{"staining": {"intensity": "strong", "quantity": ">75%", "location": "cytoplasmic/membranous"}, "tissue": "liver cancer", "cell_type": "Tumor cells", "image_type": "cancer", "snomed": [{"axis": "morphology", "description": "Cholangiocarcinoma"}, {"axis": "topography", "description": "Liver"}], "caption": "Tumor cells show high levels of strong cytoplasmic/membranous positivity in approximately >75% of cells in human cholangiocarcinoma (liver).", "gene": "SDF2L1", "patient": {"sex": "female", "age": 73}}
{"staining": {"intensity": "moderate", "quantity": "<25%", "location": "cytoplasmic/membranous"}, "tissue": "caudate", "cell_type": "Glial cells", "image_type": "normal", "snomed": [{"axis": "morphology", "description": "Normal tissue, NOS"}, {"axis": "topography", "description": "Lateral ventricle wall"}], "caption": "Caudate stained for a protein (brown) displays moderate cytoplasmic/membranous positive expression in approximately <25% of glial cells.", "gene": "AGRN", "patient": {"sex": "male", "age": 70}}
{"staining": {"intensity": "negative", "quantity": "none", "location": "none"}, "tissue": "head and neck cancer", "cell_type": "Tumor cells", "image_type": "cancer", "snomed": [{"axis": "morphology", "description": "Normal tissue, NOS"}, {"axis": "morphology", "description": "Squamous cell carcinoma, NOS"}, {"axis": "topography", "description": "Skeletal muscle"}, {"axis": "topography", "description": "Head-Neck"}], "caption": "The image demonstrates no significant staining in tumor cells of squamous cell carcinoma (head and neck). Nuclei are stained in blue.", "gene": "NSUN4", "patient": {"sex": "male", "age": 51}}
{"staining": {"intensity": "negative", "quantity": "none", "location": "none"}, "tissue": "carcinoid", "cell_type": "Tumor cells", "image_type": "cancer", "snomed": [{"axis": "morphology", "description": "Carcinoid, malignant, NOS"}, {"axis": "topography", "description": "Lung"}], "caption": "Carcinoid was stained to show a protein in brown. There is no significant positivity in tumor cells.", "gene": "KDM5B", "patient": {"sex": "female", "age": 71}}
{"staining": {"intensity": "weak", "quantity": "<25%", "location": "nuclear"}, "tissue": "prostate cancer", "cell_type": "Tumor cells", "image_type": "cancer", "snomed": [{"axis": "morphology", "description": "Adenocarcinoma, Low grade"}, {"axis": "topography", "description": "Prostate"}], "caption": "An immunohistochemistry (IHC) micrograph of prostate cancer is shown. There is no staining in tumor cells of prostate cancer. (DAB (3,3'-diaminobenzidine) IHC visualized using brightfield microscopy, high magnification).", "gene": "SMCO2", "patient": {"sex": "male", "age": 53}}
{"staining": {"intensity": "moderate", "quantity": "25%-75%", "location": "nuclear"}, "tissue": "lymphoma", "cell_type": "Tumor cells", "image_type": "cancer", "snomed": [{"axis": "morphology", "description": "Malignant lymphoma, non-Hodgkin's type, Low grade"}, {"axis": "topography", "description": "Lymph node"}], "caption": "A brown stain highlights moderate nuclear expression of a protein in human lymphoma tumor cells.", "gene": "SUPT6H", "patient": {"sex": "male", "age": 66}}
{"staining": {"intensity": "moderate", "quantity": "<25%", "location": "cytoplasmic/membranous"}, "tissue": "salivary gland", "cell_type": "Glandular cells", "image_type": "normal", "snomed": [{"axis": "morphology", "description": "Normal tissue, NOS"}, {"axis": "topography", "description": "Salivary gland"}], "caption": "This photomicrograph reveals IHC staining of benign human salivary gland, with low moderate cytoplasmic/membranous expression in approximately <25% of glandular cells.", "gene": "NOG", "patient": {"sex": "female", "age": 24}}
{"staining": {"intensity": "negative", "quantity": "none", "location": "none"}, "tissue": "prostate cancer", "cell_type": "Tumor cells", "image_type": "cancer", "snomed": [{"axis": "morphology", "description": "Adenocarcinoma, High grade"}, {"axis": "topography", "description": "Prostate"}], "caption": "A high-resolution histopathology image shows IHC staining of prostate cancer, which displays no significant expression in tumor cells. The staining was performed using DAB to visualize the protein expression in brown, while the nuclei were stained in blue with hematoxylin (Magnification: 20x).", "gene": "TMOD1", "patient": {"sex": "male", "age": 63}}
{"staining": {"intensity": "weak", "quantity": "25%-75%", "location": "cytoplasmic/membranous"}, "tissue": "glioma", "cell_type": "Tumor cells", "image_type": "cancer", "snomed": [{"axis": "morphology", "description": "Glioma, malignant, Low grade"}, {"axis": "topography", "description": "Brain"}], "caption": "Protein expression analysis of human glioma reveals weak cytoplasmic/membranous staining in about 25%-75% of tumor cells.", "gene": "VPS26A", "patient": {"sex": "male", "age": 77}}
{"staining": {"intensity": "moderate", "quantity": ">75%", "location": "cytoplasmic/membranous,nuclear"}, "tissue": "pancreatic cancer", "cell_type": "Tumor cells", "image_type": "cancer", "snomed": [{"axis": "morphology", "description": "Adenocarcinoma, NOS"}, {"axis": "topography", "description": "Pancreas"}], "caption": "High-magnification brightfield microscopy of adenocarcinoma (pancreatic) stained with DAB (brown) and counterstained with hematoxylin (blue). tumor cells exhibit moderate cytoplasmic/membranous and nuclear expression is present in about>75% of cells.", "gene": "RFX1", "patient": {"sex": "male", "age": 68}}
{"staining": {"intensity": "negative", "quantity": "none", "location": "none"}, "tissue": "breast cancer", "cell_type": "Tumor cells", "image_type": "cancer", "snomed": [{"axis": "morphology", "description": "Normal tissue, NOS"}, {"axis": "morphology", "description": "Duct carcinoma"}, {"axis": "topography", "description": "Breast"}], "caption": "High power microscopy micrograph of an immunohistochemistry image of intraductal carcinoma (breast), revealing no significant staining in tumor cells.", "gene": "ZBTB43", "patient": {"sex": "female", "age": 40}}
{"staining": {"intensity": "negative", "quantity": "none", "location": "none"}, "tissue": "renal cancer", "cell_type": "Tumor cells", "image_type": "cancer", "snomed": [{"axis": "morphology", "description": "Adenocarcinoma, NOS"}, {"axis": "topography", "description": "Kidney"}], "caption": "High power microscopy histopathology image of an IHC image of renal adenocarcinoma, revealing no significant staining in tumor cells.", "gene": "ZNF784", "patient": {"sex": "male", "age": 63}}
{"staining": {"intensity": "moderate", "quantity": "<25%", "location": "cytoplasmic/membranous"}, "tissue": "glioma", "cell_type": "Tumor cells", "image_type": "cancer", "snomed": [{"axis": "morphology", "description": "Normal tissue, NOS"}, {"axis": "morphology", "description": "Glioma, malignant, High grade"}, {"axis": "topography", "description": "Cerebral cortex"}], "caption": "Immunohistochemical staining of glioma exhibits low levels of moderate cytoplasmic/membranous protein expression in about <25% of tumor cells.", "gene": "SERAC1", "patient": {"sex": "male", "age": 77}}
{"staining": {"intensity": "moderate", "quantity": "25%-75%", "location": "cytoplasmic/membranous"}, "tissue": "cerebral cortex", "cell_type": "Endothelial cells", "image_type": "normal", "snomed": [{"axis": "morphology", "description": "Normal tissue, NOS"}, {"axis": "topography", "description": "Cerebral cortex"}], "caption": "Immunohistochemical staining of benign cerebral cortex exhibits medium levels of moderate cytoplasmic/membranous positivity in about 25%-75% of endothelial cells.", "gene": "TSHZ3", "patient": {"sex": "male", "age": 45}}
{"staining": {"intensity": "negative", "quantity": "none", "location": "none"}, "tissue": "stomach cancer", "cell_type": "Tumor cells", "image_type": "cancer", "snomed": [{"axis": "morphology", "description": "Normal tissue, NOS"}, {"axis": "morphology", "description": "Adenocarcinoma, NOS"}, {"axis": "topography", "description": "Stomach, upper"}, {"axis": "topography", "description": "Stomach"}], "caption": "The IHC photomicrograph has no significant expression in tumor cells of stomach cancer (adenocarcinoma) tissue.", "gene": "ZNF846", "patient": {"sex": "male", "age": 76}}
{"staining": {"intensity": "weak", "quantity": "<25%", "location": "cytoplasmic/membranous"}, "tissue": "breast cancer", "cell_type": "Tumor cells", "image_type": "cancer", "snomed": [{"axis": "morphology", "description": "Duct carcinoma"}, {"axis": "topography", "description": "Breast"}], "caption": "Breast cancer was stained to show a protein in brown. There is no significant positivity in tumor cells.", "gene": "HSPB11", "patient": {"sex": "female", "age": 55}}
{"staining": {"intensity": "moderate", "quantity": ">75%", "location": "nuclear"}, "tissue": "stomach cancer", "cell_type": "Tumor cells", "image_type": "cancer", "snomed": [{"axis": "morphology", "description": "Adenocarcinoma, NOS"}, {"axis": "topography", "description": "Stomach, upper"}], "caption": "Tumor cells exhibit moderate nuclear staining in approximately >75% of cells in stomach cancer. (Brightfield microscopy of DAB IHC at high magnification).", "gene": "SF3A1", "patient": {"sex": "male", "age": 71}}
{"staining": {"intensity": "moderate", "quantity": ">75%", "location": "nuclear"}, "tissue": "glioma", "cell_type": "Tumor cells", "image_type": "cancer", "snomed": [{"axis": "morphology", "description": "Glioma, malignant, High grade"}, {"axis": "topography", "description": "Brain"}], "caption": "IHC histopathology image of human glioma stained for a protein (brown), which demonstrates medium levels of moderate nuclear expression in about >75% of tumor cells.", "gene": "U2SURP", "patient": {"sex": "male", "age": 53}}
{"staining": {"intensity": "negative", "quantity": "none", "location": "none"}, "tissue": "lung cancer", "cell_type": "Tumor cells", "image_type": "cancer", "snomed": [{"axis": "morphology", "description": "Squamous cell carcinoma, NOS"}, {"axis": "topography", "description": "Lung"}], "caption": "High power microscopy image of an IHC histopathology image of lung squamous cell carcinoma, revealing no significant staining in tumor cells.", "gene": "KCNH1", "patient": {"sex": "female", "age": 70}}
□ □ □
- **WHAT IS NEEDED**: Working from the entries above, find every line in which the word "exhibits" occurs and copy it.

- **TASK SOLUTION**:
{"staining": {"intensity": "moderate", "quantity": "<25%", "location": "cytoplasmic/membranous"}, "tissue": "glioma", "cell_type": "Tumor cells", "image_type": "cancer", "snomed": [{"axis": "morphology", "description": "Normal tissue, NOS"}, {"axis": "morphology", "description": "Glioma, malignant, High grade"}, {"axis": "topography", "description": "Cerebral cortex"}], "caption": "Immunohistochemical staining of glioma exhibits low levels of moderate cytoplasmic/membranous protein expression in about <25% of tumor cells.", "gene": "SERAC1", "patient": {"sex": "male", "age": 77}}
{"staining": {"intensity": "moderate", "quantity": "25%-75%", "location": "cytoplasmic/membranous"}, "tissue": "cerebral cortex", "cell_type": "Endothelial cells", "image_type": "normal", "snomed": [{"axis": "morphology", "description": "Normal tissue, NOS"}, {"axis": "topography", "description": "Cerebral cortex"}], "caption": "Immunohistochemical staining of benign cerebral cortex exhibits medium levels of moderate cytoplasmic/membranous positivity in about 25%-75% of endothelial cells.", "gene": "TSHZ3", "patient": {"sex": "male", "age": 45}}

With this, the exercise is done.